When you enter Mogok, an ancient city located in the north of Myanmar there is a sign that famously reads ‘Welcome to Ruby Land’ as the town produces the finest rubies in the world. But it is so much more than just precious stones, it also offers stunning mountain scenery, a rich and diverse culture and an experience found nowhere else in Southeast Asia.
Its downtown area is lined with not only the Buddhist monasteries that are seen everywhere in Myanmar, but also monasteries with Indian influenced architecture, mosques, and even Christian churches. Visit Paung Daw Oo Pagoda, where the Buddha’s throne is lined with rubies, sapphires and other precious
stones donated by wealthy local families. There are also ruby-lined crowns and tiaras on display. The pagoda affords stunning views of downtown Mogok, providing a perfect introduction to the city.
Myanmar produces nearly 90% of the world’s rubies. Several of the stones on Queen Elizabeth’s ruby tiaras were mined here along with many of royal sapphires. You have the opportunity to visit the mines and see the origins of these precious stones. Enter the mines small caverns and observe the production and see up close and purchase new rubies. Visit Mogok’s ruby market, unlike any other market in Myanmar. There are no stalls, no vendors,nor any shops. Business is conducted here at tiny picnic tables where buyers, sellers, and experts examine the stones and negotiate prices over a cup of tea.
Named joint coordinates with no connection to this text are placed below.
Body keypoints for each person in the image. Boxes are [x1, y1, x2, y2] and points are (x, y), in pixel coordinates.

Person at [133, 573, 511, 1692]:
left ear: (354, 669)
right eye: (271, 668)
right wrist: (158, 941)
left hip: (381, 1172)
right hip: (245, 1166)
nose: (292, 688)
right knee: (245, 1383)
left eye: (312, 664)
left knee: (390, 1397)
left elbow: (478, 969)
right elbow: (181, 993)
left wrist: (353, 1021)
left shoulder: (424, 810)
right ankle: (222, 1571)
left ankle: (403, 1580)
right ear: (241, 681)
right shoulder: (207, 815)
Don’t forget your trekking boots because Mogok also offers great hiking trails in its valleys, with sweeping views where pointed stupas and small farms are shadowed by the impressive mountain range. You will come across some peculiar sites like an abandoned rice wine distillery that has been taken over by a chicken farm and an abandoned mansion with its own moat where you can also find a small waterfall nearby. You can also walk through several jungle paths and one of which will lead you to a monastery compound which has architecturally Indian inspired structures.
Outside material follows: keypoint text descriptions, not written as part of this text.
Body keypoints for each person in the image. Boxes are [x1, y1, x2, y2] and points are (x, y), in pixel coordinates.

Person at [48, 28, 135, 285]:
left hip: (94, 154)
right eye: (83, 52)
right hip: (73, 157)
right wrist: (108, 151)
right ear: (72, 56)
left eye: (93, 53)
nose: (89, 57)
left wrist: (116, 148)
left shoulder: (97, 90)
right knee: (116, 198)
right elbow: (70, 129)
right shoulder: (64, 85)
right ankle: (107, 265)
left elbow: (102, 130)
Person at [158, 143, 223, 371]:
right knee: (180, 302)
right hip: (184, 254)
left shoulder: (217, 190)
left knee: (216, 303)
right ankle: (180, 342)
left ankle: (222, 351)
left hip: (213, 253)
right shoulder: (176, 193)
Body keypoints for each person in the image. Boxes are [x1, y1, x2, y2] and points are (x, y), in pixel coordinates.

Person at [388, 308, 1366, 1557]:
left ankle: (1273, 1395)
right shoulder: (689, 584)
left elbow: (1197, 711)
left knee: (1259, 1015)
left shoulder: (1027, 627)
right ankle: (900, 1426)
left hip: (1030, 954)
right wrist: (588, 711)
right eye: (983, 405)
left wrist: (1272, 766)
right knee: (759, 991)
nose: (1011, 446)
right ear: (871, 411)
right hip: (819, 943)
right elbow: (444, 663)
You’ll be surprised to find that there is a local Lisu Baptist church in the city. The Lisu tribe originate from theHimalayan foothills in the north, and actually are practicing Christian Baptists. From here, continue trekking to through the Lisu tribal areas and don’t forget to visit Myo Oo Lwin monastery, a massive fortress-like compound with Hindu-inspired architecture.
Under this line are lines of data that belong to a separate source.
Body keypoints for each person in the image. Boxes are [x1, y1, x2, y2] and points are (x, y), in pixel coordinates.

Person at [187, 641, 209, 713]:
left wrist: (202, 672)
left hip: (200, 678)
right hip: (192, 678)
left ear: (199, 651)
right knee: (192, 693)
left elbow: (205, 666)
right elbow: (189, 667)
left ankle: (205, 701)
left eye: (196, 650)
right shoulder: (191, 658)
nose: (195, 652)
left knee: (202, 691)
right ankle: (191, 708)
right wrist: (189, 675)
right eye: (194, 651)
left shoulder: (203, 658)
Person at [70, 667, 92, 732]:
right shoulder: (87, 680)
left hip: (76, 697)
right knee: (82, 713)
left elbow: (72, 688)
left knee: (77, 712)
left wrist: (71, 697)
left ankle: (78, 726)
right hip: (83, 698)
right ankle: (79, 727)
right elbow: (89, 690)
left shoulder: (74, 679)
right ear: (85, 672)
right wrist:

Until 2011, the country was ruled by a military junta, and therefore travelling in the country was restricted, now that the borders have opened up again make sure you spend time visiting off the beaten places in this wonderfully diverse and rich country like ‘The Ruby Land’.
However be warned that you need special permission from the government and local authorities to visit certain areas so the best way to ensure you have access to certain areas and piece of mind that you will not encounter any problems it is best to travel with or through a tour operator.